<h1><center>Sentiment Analysis Classifier with BERT</center></h1>

This project is based on Manning's book "Transfer Learning for NLP" (chapter 2).
The goal here is:

1. Curate a dataset with reviews from imdb classic dataset
2. Create a Pandas dataframe from iy
3. Create a simple bag-of-words model from the above content. Simple because it is based on term frequency (tf) only.
4. Choose one baseline classifier from Logistic Regression and Gradient Boosting Machine
5. Accuracy is the metric of choice as the dataset is balanced and consists of two classes
6. Train a SentimentAnalysis classifier based on BERT embeddings

But before starting let's make sure we have the correct libraries versions installed, namelly tensorflow and bert-tensorflow.

In [4]:
import sys
!{sys.executable} -m pip install -r requirements.txt



Now we will import required Python libraries and the dataset. To download the dataset I will use the bash script get_aclImdb.sh. It downloads and extracts the compressed archive into ./data/aclImdb. It requires execution privilege (sudo chmod +x get_aclImdb.sh).

In [1]:
import pandas as pd 
import numpy as np 
import pickle as pck 
import os.path
from os import path

# download dataset
!./get_aclImdb.sh

Downloading aclImdb.
--2020-11-25 10:52:25--  http://ai.stanford.edu/~amaas/data/sentiment/aclImdb_v1.tar.gz
Resolving ai.stanford.edu (ai.stanford.edu)... 171.64.68.10
Connecting to ai.stanford.edu (ai.stanford.edu)|171.64.68.10|:80... connected.
HTTP request sent, awaiting response... 200 OK
Length: 84125825 (80M) [application/x-gzip]
Saving to: ‘aclImdb_v1.tar.gz’


2020-11-25 10:52:56 (2.59 MB/s) - ‘aclImdb_v1.tar.gz’ saved [84125825/84125825]

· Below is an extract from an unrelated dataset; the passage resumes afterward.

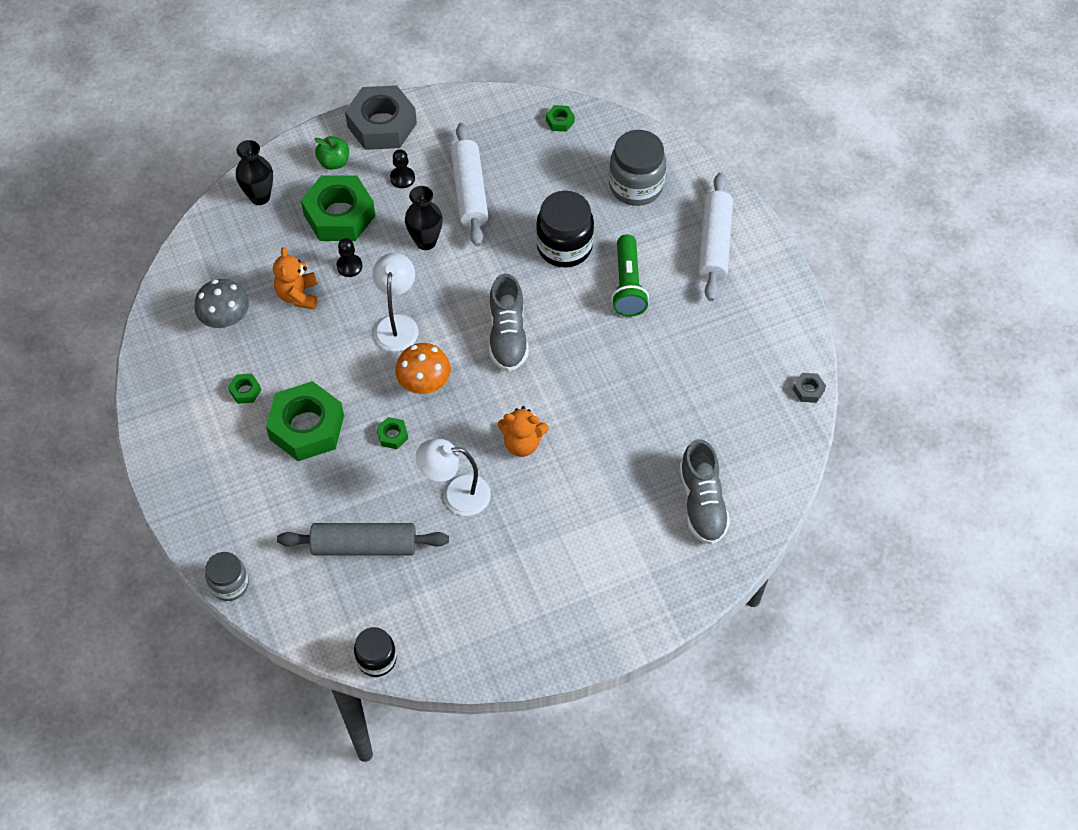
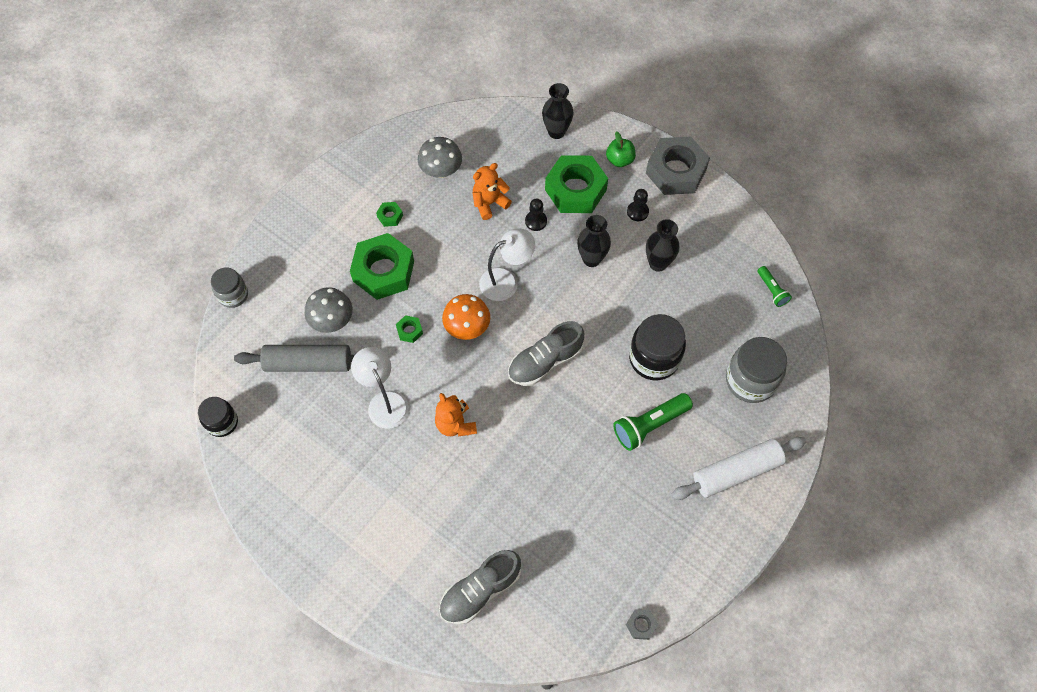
camera: 60 degrees right, 5 degrees up
grey rolling pin [277,523,449,555] -> grey rolling pin turned 60 degrees counterclockwise [234,345,355,372]
white rolling pin [451,123,488,246] -> black vase [646,219,679,272]
green nut [546,105,575,132] -> green flashlight [758,266,792,307]
none -> grey mushroom [305,287,353,333]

aclImdb downloaded and extracted into ./data/aclImdb.


# Hyperparameters

In [16]:
max_tokens = 256 # maximum number of tokens per review
max_chars = 20 # maximum size of a token.

Three helper methods to tokenize, remoce stopwords, remove puntuation and convert to lowercase

In [7]:
def tokenize(text):

    if text==None or text=='' or type(text)=='list':
        tokens = ""
    else:
        tokens = text.split(' ')[: max_tokens]

    return tokens

In [14]:
import nltk
nltk.download('stopwords')
from nltk.corpus import stopwords

stopwords = stopwords.words('english')

def stopword_removal(tokens):

    filtered_tokens = [token for token in tokens if token not in stopwords]
    filtered_tokens = filter(None, filtered_tokens)
    
    return filtered_tokens


[nltk_data] Downloading package stopwords to
[nltk_data]     /home/baosiek/nltk_data...
[nltk_data]   Package stopwords is already up-to-date!


In [21]:
import re

def clean_tokens(tokens):

    cleaned_tokens = []
    for token in tokens:
        token = token.lower()
        token = re.sub(r'[\W\d]', "", token)[:max_chars]
        cleaned_tokens.append(token)

    return cleaned_tokens

In [10]:
def shuffle_data(reviews_np, sentiment_list):

    shuffle_index = np.random.permutation(len(sentiment_list))
    reviews_np = reviews_np[shuffle_index]
    sentiments_np = np.asarray(sentiment_list)[shuffle_index]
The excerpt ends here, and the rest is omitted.